I’ve said a lot of negative things about college. I’m not worried that I’ve gone overboard. American kids are steeped in bullshit about the value of education starting when they’re a wee tadpole in pre-school and ending when they’ve got a half million sunk into a PhD in puppetry. There’s plenty of room for counterbalancing. Now I’m going to say two positive things about college. TWO. That’s all the positive you’ll get.

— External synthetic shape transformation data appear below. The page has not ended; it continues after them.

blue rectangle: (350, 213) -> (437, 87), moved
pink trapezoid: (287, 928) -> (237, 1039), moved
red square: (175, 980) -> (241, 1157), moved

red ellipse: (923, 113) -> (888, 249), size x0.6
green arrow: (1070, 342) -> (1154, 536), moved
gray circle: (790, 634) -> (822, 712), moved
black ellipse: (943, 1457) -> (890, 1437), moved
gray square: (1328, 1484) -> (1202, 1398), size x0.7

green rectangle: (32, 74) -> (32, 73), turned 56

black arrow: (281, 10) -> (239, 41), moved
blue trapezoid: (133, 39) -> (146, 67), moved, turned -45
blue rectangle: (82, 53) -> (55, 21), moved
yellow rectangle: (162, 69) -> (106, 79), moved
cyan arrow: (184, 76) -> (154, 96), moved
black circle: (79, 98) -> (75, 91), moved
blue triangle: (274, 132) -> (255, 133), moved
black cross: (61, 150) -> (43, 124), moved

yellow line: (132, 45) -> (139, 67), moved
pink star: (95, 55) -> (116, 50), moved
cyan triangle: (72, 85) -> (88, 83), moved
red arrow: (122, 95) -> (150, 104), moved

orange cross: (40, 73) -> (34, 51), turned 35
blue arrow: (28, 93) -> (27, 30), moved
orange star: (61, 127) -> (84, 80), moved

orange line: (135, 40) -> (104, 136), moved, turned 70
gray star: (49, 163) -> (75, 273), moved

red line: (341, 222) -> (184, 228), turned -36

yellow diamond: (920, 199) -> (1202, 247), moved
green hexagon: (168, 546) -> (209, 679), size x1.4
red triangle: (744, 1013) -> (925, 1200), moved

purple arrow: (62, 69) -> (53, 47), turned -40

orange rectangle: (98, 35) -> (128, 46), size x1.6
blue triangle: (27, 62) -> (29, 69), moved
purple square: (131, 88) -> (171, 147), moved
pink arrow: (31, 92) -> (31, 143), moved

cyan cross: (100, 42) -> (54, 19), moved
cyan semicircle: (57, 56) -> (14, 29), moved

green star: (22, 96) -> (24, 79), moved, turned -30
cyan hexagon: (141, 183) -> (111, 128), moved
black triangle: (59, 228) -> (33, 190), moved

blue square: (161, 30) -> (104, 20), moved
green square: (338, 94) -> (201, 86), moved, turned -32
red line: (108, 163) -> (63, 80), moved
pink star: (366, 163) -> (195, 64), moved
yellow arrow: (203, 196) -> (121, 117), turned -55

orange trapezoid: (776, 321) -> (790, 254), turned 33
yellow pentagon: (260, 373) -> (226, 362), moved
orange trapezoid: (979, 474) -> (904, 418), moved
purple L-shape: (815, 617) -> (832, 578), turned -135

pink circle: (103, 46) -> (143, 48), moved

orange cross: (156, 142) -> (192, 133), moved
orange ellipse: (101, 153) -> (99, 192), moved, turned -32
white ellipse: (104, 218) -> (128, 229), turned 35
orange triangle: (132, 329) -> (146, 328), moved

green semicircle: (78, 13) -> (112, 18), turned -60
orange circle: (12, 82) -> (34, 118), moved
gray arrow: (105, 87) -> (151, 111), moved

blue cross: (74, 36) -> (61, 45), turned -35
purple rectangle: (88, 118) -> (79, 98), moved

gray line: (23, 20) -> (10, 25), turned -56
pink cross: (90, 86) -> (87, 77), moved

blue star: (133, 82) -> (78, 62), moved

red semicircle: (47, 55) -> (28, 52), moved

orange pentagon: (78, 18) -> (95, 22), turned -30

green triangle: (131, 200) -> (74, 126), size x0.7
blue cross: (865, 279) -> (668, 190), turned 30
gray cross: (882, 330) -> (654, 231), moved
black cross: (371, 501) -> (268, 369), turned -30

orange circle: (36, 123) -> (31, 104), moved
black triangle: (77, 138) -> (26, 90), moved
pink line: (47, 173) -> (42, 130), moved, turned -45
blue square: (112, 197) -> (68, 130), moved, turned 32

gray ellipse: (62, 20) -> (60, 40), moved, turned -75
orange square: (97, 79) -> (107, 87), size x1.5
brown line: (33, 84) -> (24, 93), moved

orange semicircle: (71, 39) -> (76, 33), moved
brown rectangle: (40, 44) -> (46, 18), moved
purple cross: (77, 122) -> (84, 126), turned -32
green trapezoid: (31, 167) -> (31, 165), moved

  1. It’s OK to go for it: Are you lean and hungry? Do you want to hone your mind like a weapon? Do you want to get in there and outshine your intellectual competition and be better, faster, stronger, than all of them? Do you love it when they grade on a curve? Do you wreck the curve for everyone else? Do you think it’s funny when you do it? Will you hit the job market like a friggin tornado the instant finals are done? Can you back your shit up with hard work and a steely eyed resolve. Do you think sleep is for pussies? Do you think a 40 hour work week is laughable and luxuries like taking a relaxed crap on Saturdays and seeing the sun during the month of finals is excessive? Under those circumstances and only those circumstances college might, just maybe, pay off handsomely. Go ahead and take modest student loans, the smallest you can possibly bear. Use the investment to venture into the den of iniquity that is college with the intention of getting right back out as quickly and efficiently as possible.
  2. Intelligence is desirable: There is nothing particularly noble about stupidity. The human mind is what separates us from the apes and if you wish to use it, to really push the boundaries and develop that incredible organ between your ears, then college is one place among many where you may seek it’s fullest potential. This doesn’t mean pissing away a zillion dollars that you’ll never earn back. It means you can use that evolved monkey brain of yours to make college work for you as one path to true intelligence.

A.C.

* For more non-bullshit advice I’d suggest Aaron Clarey’s Book: Worthless: The Young Person’s Indispensable Guide to Choosing the Right Major.

** Since this is the internet, someone is going to comment that they really did work their way through school without being a coke dealer. Those few are the one in a thousand and usually sixty years old. Don’t bet on it.

*** In the interest of full disclosure I’m not against learning. I went to college(s) just like the rest of the seething throng. The difference is that I saw debt as the enemy and colleges as a drooling beast to be harnessed for my purposes. When I think of my alma mater(s) I smile and think “I made that bitch do my bidding”. Kids and their helicopter parents won’t read about that in U.S. News and World Report College Rankings.